Item 5.02 Departure of Directors or Certain Officers; Election of Directors;

Appointment of Certain Officers; Compensatory Arrangements of Certain

Officers.

On June 8, 2020, the Board of Directors (the "Board") of J.Jill, Inc. (the "Company") increased the number of directors comprising the Board from seven to eight members and appointed Shelley Milano to serve as an additional independent member of the Company's Board, effective June 10, 2020. Ms. Milano will serve as a Class II director with a term expiring at the 2023 annual meeting and until her successor has been duly elected and qualified. There are no family relationships between Ms. Milano and any director, executive officer of the Company, and there are no arrangements or understandings between Ms. Milano and any other persons pursuant to which she was appointed as a director of the Company. Ms. Milano was appointed to the Compensation Committee and the Nominating, Governance and Corporate Responsibility Committee. For her service as a non-employee director, Ms. Milano will receive an annual cash retainer of $150,000 and $5,000 for her service as a member of each Committee. Ms. Milano is Executive Vice President, Chief Human Resources Officer for L Brands, owner of the Victoria's Secret, PINK and Bath & Body Works brands. Before assuming this position, she served as the company's Senior Vice President and General Counsel. Prior to joining L Brands in 2015, Ms. Milano served in executive leadership positions with Eddie Bauer, Inc., Starbucks Corporation and Honda of America Manufacturing, Inc. Ms. Milano is a member of the Boards of Directors of Urban Hardwoods and Bartell Drugs. The Board believes that Ms. Milano's expertise in the areas of Human Resources, her legal knowledge and her prior experience in the retail industry qualify her to serve as a director. In connection with Ms. Milano's election to the Board, the Company has entered into an indemnification agreement with Ms. Milano in substantially the same form as the indemnification agreement entered into with other directors of the Company that was previously filed with the Securities and Exchange Commission as Exhibit 10.1 to the Registration Statement on Form S-1 (File No. 333-215993). The indemnification agreement provides, in general, that the Company will indemnify Ms. Milano to the fullest extent permitted by law in connection with his service to the Company or on the Company's behalf. Item 8.01 Other Events.

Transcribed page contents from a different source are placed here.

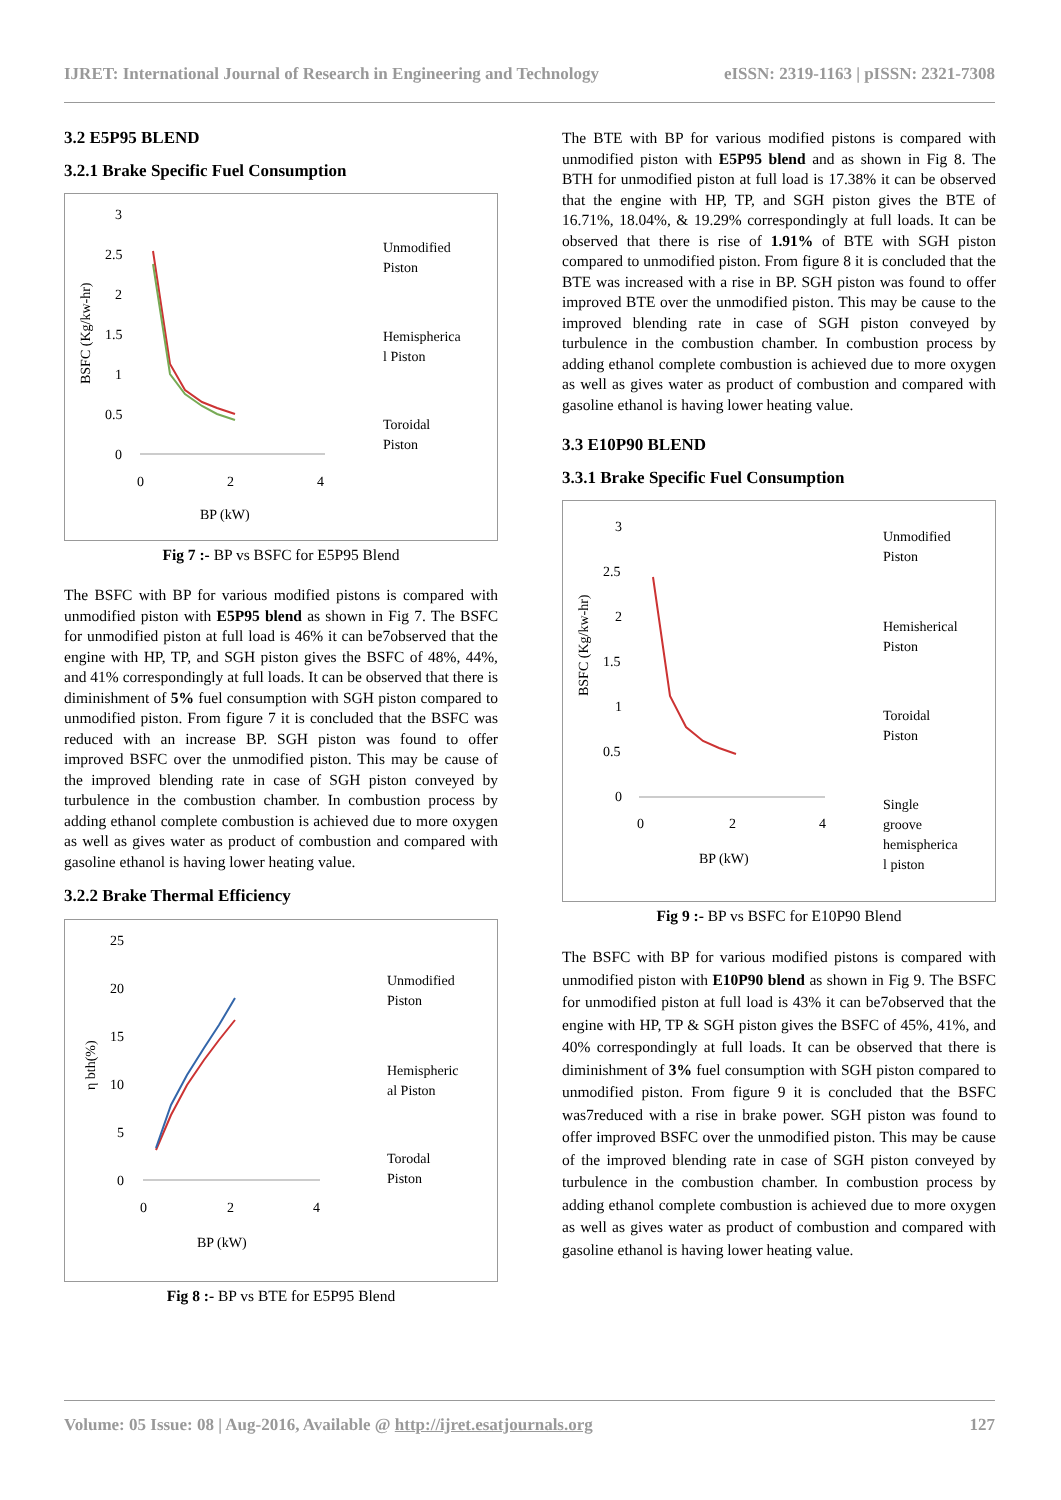IJRET: International Journal of Research in Engineering and Technology eISSN: 2319-1163 | pISSN: 2321-7308
3.2 E5P95 BLEND
3.2.1 Brake Specific Fuel Consumption
3
2.5
2
1.5
1
0.5
0
0
2
4
BP (kW)
BSFC (Kg/kw-hr)
Unmodified
Piston
Hemispherica
l Piston
Toroidal
Piston
Fig 7 :- BP vs BSFC for E5P95 Blend
The BSFC with BP for various modified pistons is compared with unmodified piston with E5P95 blend as shown in Fig 7. The BSFC for unmodified piston at full load is 46% it can be7observed that the engine with HP, TP, and SGH piston gives the BSFC of 48%, 44%, and 41% correspondingly at full loads. It can be observed that there is diminishment of 5% fuel consumption with SGH piston compared to unmodified piston. From figure 7 it is concluded that the BSFC was reduced with an increase BP. SGH piston was found to offer improved BSFC over the unmodified piston. This may be cause of the improved blending rate in case of SGH piston conveyed by turbulence in the combustion chamber. In combustion process by adding ethanol complete combustion is achieved due to more oxygen as well as gives water as product of combustion and compared with gasoline ethanol is having lower heating value.
3.2.2 Brake Thermal Efficiency
25
20
15
10
5
0
0
2
4
BP (kW)
η bth(%)
Unmodified
Piston
Hemispheric
al Piston
Torodal
Piston
Fig 8 :- BP vs BTE for E5P95 Blend
The BTE with BP for various modified pistons is compared with unmodified piston with E5P95 blend and as shown in Fig 8. The BTH for unmodified piston at full load is 17.38% it can be observed that the engine with HP, TP, and SGH piston gives the BTE of 16.71%, 18.04%, & 19.29% correspondingly at full loads. It can be observed that there is rise of 1.91% of BTE with SGH piston compared to unmodified piston. From figure 8 it is concluded that the BTE was increased with a rise in BP. SGH piston was found to offer improved BTE over the unmodified piston. This may be cause to the improved blending rate in case of SGH piston conveyed by turbulence in the combustion chamber. In combustion process by adding ethanol complete combustion is achieved due to more oxygen as well as gives water as product of combustion and compared with gasoline ethanol is having lower heating value.
3.3 E10P90 BLEND
3.3.1 Brake Specific Fuel Consumption
3
2.5
2
1.5
1
0.5
0
0
2
4
BP (kW)
BSFC (Kg/kw-hr)
Unmodified
Piston
Hemisherical
Piston
Toroidal
Piston
Single
groove
hemispherica
l piston
Fig 9 :- BP vs BSFC for E10P90 Blend
The BSFC with BP for various modified pistons is compared with unmodified piston with E10P90 blend as shown in Fig 9. The BSFC for unmodified piston at full load is 43% it can be7observed that the engine with HP, TP & SGH piston gives the BSFC of 45%, 41%, and 40% correspondingly at full loads. It can be observed that there is diminishment of 3% fuel consumption with SGH piston compared to unmodified piston. From figure 9 it is concluded that the BSFC was7reduced with a rise in brake power. SGH piston was found to offer improved BSFC over the unmodified piston. This may be cause of the improved blending rate in case of SGH piston conveyed by turbulence in the combustion chamber. In combustion process by adding ethanol complete combustion is achieved due to more oxygen as well as gives water as product of combustion and compared with gasoline ethanol is having lower heating value.
Volume: 05 Issue: 08 | Aug-2016, Available @ http://ijret.esatjournals.org 127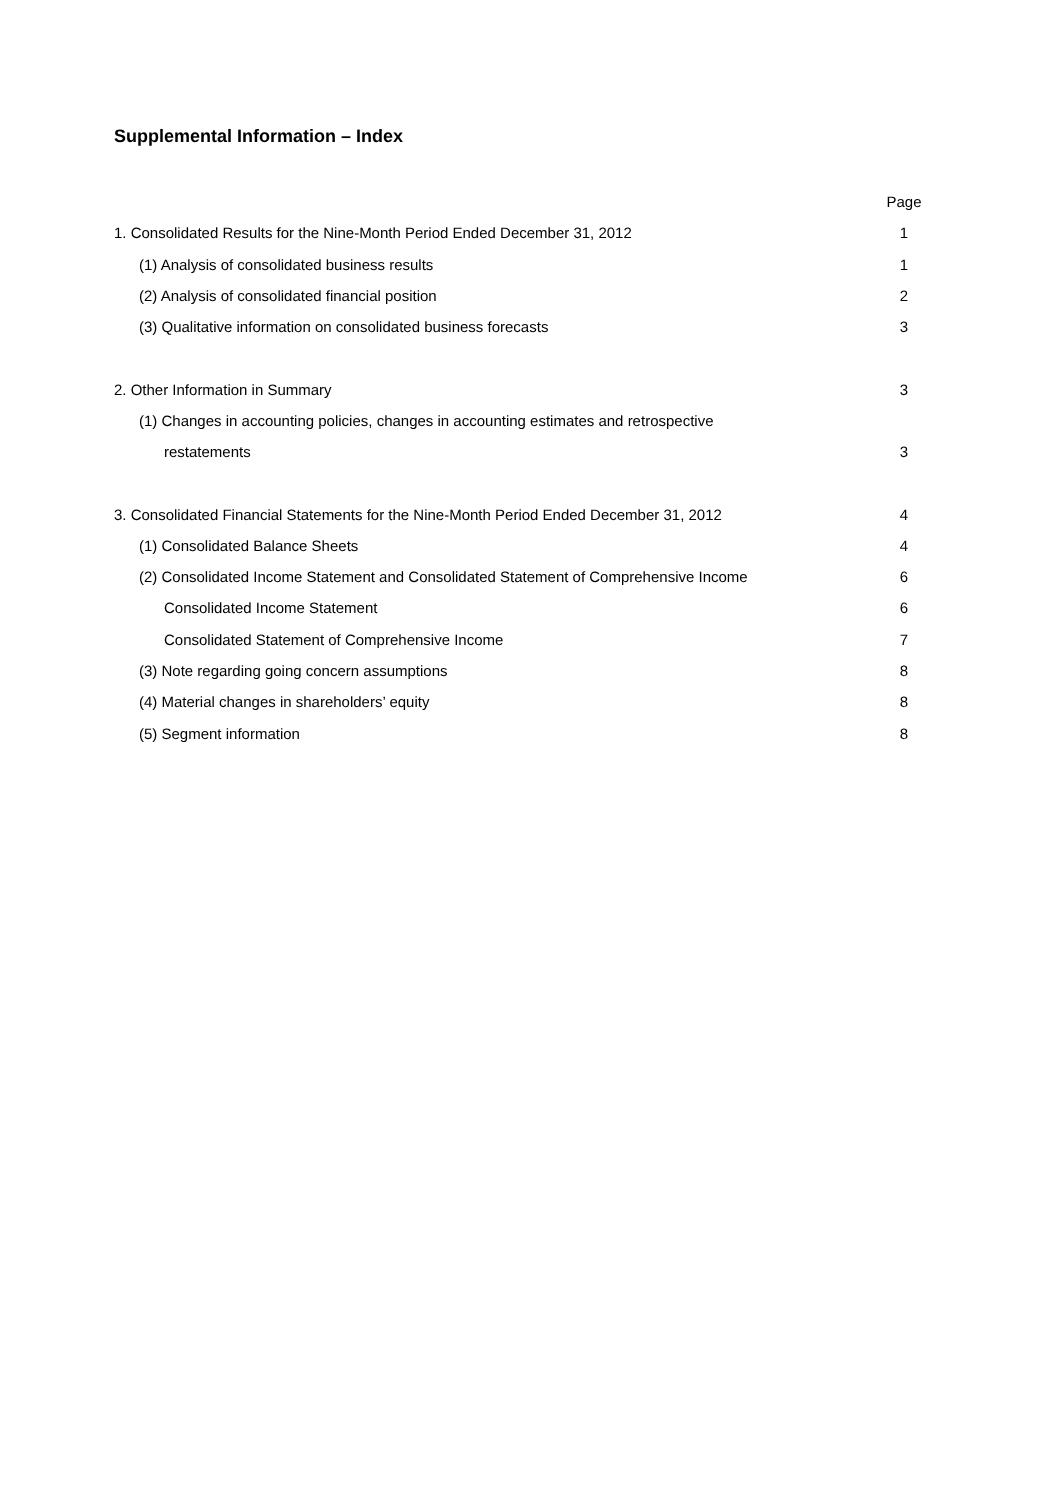Supplemental Information – Index
| | Page |
| 1. Consolidated Results for the Nine-Month Period Ended December 31, 2012 | 1 |
| (1) Analysis of consolidated business results | 1 |
| (2) Analysis of consolidated financial position | 2 |
| (3) Qualitative information on consolidated business forecasts | 3 |
| 2. Other Information in Summary | 3 |
| (1) Changes in accounting policies, changes in accounting estimates and retrospective | |
| restatements | 3 |
| 3. Consolidated Financial Statements for the Nine-Month Period Ended December 31, 2012 | 4 |
| (1) Consolidated Balance Sheets | 4 |
| (2) Consolidated Income Statement and Consolidated Statement of Comprehensive Income | 6 |
| Consolidated Income Statement | 6 |
| Consolidated Statement of Comprehensive Income | 7 |
| (3) Note regarding going concern assumptions | 8 |
| (4) Material changes in shareholders’ equity | 8 |
| (5) Segment information | 8 |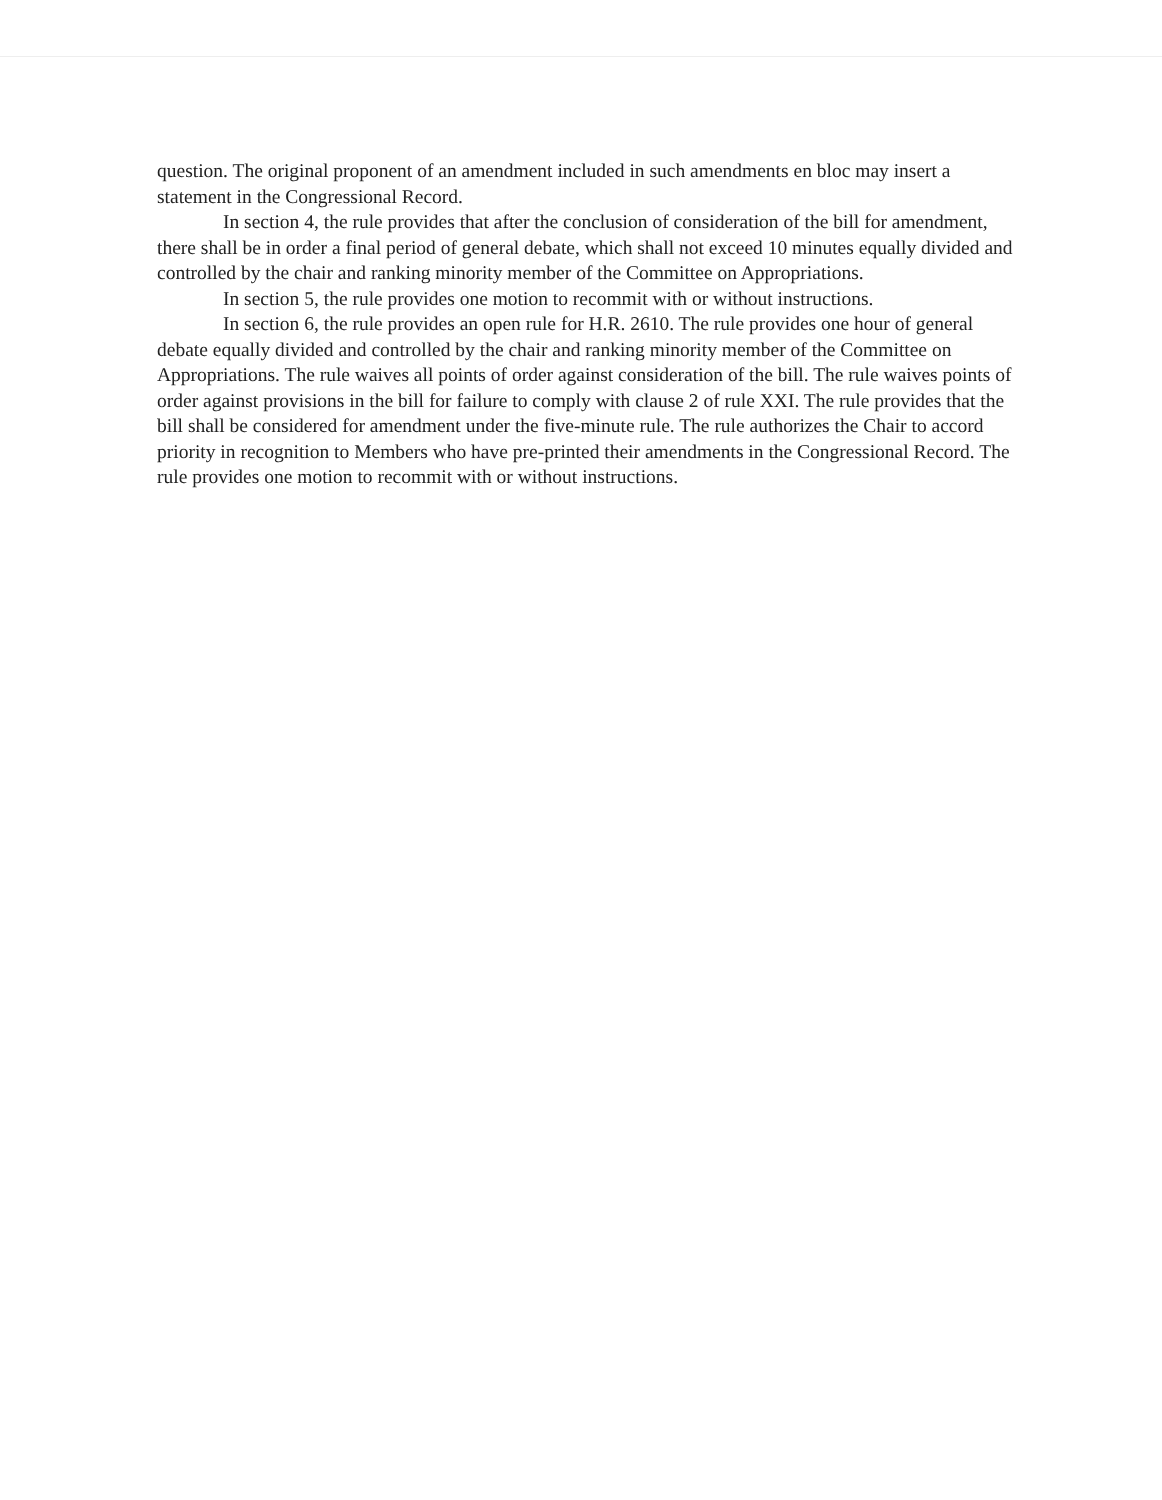question. The original proponent of an amendment included in such amendments en bloc may insert a statement in the Congressional Record.
In section 4, the rule provides that after the conclusion of consideration of the bill for amendment, there shall be in order a final period of general debate, which shall not exceed 10 minutes equally divided and controlled by the chair and ranking minority member of the Committee on Appropriations.
In section 5, the rule provides one motion to recommit with or without instructions.
In section 6, the rule provides an open rule for H.R. 2610. The rule provides one hour of general debate equally divided and controlled by the chair and ranking minority member of the Committee on Appropriations. The rule waives all points of order against consideration of the bill. The rule waives points of order against provisions in the bill for failure to comply with clause 2 of rule XXI. The rule provides that the bill shall be considered for amendment under the five-minute rule. The rule authorizes the Chair to accord priority in recognition to Members who have pre-printed their amendments in the Congressional Record. The rule provides one motion to recommit with or without instructions.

On June 10, 2020, the Company issued a press release announcing the appointment of Ms. Milano to the Board, effective immediately, a copy of which is furnished herewith as Exhibit 99.1. Such press release shall not be deemed "filed" for purposes of Section 18 of the Securities Exchange Act of 1934, as amended, or otherwise subject to the liabilities of that section. Item 9.01 Financial Statements and Exhibits.




(d)      Exhibits
Exhibit No.   Description
99.1            Press Release, dated June 10, 2020.